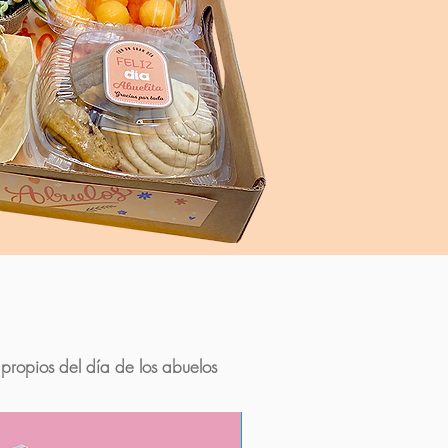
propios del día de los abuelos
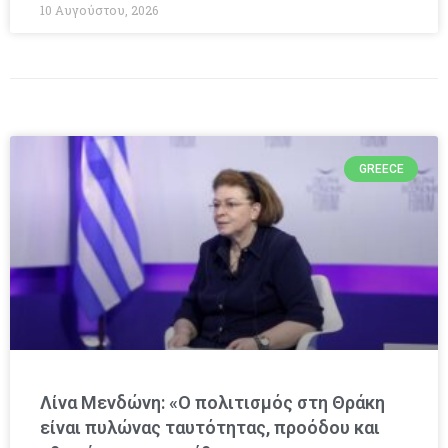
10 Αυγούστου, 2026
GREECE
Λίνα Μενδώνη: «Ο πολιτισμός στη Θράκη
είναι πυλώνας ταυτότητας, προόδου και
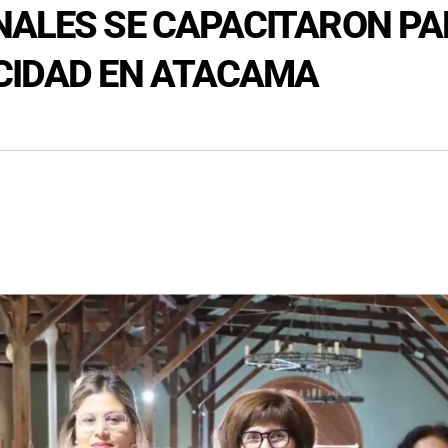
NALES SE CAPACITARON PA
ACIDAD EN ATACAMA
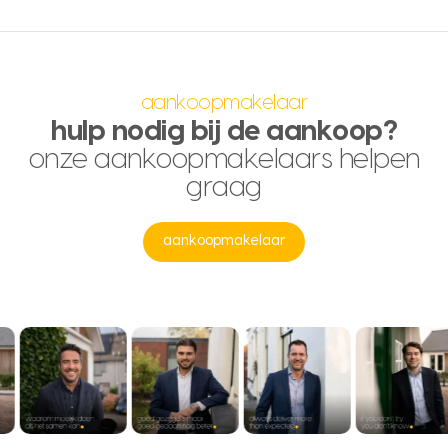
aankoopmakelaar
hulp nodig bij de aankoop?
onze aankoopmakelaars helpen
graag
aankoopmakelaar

****

Work order: Word for word, return the material above, but drop the pictures.

Solution to this problem:
propios del día de los abuelos
10 Αυγούστου, 2026
GREECE
Λίνα Μενδώνη: «Ο πολιτισμός στη Θράκη
είναι πυλώνας ταυτότητας, προόδου και
NALES SE CAPACITARON PA
ACIDAD EN ATACAMA
aankoopmakelaar
hulp nodig bij de aankoop?
onze aankoopmakelaars helpen
graag
aankoopmakelaar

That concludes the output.